- [Brief] Copy the entries without a single change. Pictures should be dropped.
++++++++
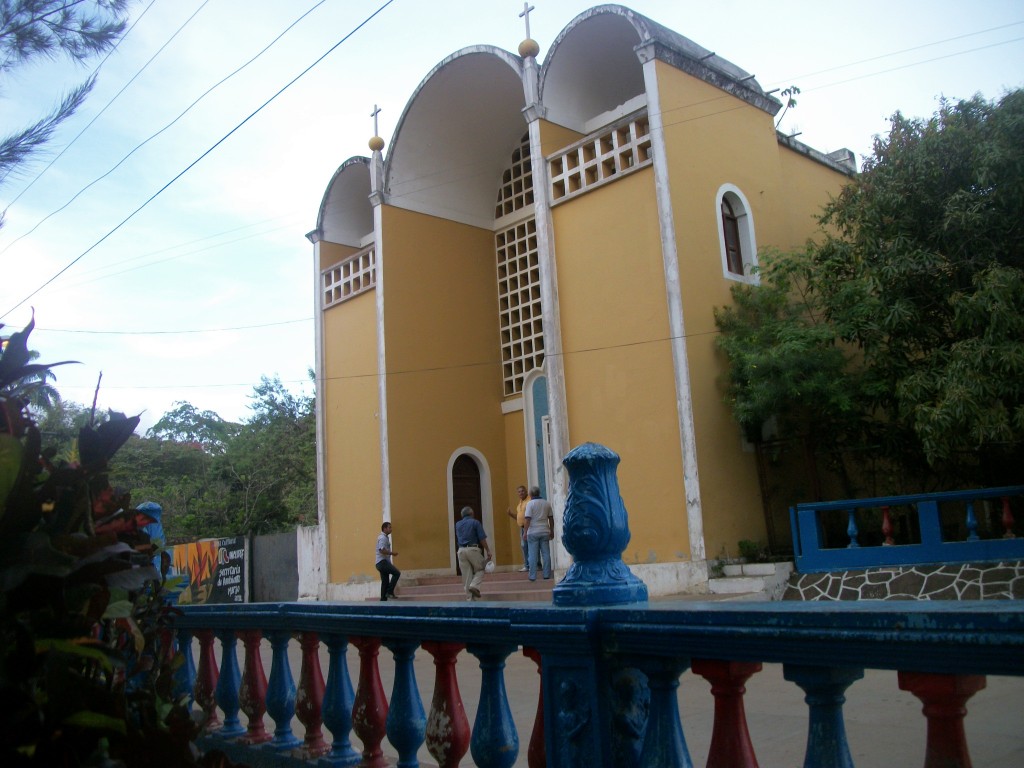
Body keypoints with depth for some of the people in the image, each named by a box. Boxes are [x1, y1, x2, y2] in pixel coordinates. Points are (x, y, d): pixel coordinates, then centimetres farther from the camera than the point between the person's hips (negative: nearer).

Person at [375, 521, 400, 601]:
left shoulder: (385, 537, 21)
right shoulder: (383, 538, -12)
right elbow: (382, 550, -23)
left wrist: (391, 553, 13)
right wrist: (391, 553, -15)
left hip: (383, 562, 10)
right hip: (382, 562, -10)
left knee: (385, 582, 9)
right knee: (397, 573, -17)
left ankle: (383, 599, 9)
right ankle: (390, 592, -14)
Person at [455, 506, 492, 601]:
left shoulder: (457, 524, 14)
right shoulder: (475, 522, -1)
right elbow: (482, 538, -6)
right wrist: (488, 551, -5)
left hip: (461, 550, 4)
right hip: (473, 549, -4)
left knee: (467, 575, 7)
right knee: (480, 569, 13)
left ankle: (470, 598, 6)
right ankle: (474, 586, -11)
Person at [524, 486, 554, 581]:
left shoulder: (530, 504, -7)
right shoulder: (546, 503, 7)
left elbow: (528, 519, -13)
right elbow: (551, 519, 10)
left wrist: (525, 532, -8)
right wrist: (552, 531, 18)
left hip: (533, 532, -3)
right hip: (544, 531, 4)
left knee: (533, 555, 0)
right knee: (546, 554, 7)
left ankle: (533, 576, -1)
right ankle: (547, 574, 7)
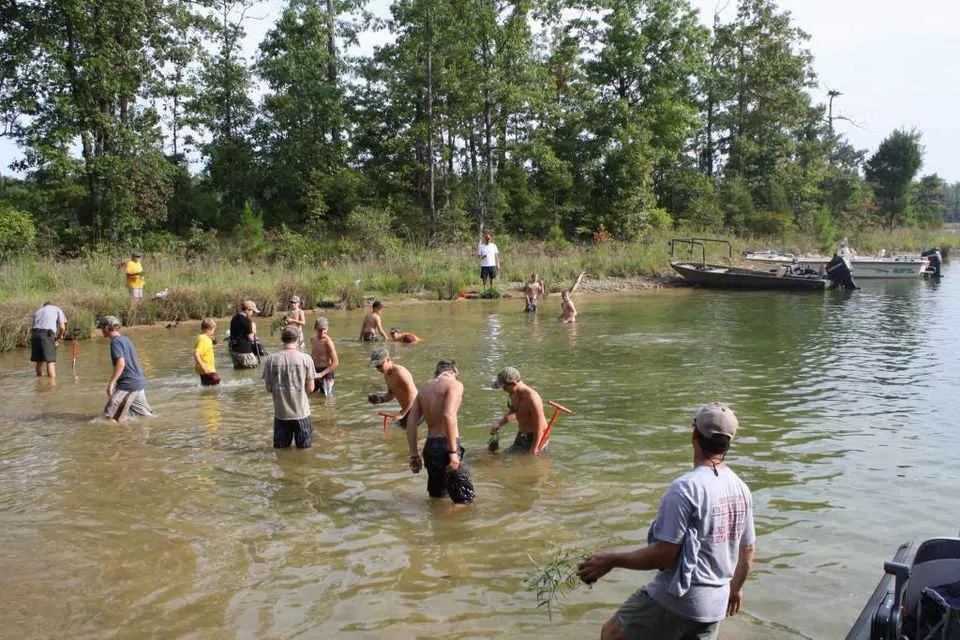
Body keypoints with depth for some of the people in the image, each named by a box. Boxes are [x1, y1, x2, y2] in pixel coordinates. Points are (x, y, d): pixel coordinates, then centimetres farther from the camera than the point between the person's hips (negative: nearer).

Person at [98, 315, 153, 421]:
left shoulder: (115, 341, -11)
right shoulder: (125, 339, 15)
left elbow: (121, 363, -24)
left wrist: (111, 383, -22)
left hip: (128, 384, -9)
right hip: (140, 382, 9)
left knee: (110, 415, -7)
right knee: (145, 414, 16)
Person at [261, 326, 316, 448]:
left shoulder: (271, 359, -6)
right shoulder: (306, 358, -10)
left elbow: (269, 388, -1)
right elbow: (310, 388, -6)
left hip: (281, 412, 1)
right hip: (301, 411, -1)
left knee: (280, 447, 16)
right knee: (304, 448, 12)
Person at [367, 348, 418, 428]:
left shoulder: (400, 372, -22)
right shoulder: (386, 375, 7)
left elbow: (412, 395, -24)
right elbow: (390, 394, 17)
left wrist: (402, 413, -21)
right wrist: (381, 399, -4)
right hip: (406, 408, 9)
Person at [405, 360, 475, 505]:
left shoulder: (424, 387, 15)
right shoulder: (455, 384, -5)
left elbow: (411, 421, 9)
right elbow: (448, 416, -20)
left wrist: (414, 454, 11)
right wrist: (453, 452, -20)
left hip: (429, 447, 7)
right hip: (446, 446, -7)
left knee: (436, 496, 23)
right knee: (465, 499, -1)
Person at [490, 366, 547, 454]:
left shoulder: (532, 398, -29)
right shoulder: (514, 393, -3)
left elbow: (539, 427, -26)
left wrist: (533, 451, -24)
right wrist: (499, 424, 4)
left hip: (535, 438, -9)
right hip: (521, 435, 9)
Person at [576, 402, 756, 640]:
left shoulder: (686, 488, -21)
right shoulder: (741, 489, 3)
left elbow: (664, 555, -22)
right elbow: (747, 552, 14)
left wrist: (611, 560, -13)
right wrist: (735, 588, 31)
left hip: (678, 599, -7)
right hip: (715, 605, 7)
++++++++
- [Task response]
Body keypoints with depth for some of the people in the image, each named by a box. Boxes are [x1, y1, x2, y2] in pixel coordinates. Points are (x, y, d): pixel coordinates, then centimetres farther from the camera than the point between the person's hips (negative: nearer).

Person at [375, 521, 400, 601]:
left shoulder: (385, 537, 21)
right shoulder: (383, 538, -12)
right elbow: (382, 550, -23)
left wrist: (391, 553, 13)
right wrist: (391, 553, -15)
left hip: (383, 562, 10)
right hip: (382, 562, -10)
left knee: (385, 582, 9)
right knee: (397, 573, -17)
left ankle: (383, 599, 9)
right ankle: (390, 592, -14)
Person at [455, 506, 492, 601]:
left shoulder: (457, 524, 14)
right shoulder: (475, 522, -1)
right elbow: (482, 538, -6)
right wrist: (488, 551, -5)
left hip: (461, 550, 4)
right hip: (473, 549, -4)
left knee: (467, 575, 7)
right knee: (480, 569, 13)
left ankle: (470, 598, 6)
right ankle: (474, 586, -11)
Person at [524, 486, 554, 581]:
left shoulder: (530, 504, -7)
right shoulder: (546, 503, 7)
left elbow: (528, 519, -13)
right elbow: (551, 519, 10)
left wrist: (525, 532, -8)
right wrist: (552, 531, 18)
left hip: (533, 532, -3)
right hip: (544, 531, 4)
left knee: (533, 555, 0)
right knee: (546, 554, 7)
left ankle: (533, 576, -1)
right ankle: (547, 574, 7)
Body keypoints with depth for some of the people in the image, each named by a box. Boxes are [x1, y1, x2, y2] in pixel coordinates. Points are (x, y, d): pixel coordinates, then centimetres farther from the camera than the point between the person's hips (negative: nearer).

Person at [98, 315, 153, 421]:
left shoulder: (115, 341, -11)
right shoulder: (125, 339, 15)
left elbow: (121, 363, -24)
left wrist: (111, 383, -22)
left hip: (128, 384, -9)
right hip: (140, 382, 9)
left knee: (110, 415, -7)
right knee: (145, 414, 16)
Person at [261, 326, 316, 448]:
left shoulder: (271, 359, -6)
right shoulder: (306, 358, -10)
left elbow: (269, 388, -1)
right elbow: (310, 388, -6)
left hip: (281, 412, 1)
right hip: (301, 411, -1)
left knee: (280, 447, 16)
right knee: (304, 448, 12)
Person at [367, 348, 418, 428]:
left shoulder: (400, 372, -22)
right shoulder: (386, 375, 7)
left elbow: (412, 395, -24)
right elbow: (390, 394, 17)
left wrist: (402, 413, -21)
right wrist: (381, 399, -4)
right hip: (406, 408, 9)
Person at [405, 360, 475, 505]:
left shoulder: (424, 387, 15)
right shoulder: (455, 384, -5)
left elbow: (411, 421, 9)
right elbow: (448, 416, -20)
left wrist: (414, 454, 11)
right wrist: (453, 452, -20)
left hip: (429, 447, 7)
right hip: (446, 446, -7)
left knee: (436, 496, 23)
right knee: (465, 499, -1)
Person at [490, 366, 547, 454]:
left shoulder: (532, 398, -29)
right shoulder: (514, 393, -3)
left elbow: (539, 427, -26)
left wrist: (533, 451, -24)
right wrist: (499, 424, 4)
left hip: (535, 438, -9)
right hip: (521, 435, 9)
Person at [576, 402, 756, 640]:
left shoulder: (686, 488, -21)
right shoulder: (741, 489, 3)
left elbow: (664, 555, -22)
right elbow: (747, 552, 14)
left wrist: (611, 560, -13)
right wrist: (735, 588, 31)
left hip: (678, 599, -7)
right hip: (715, 605, 7)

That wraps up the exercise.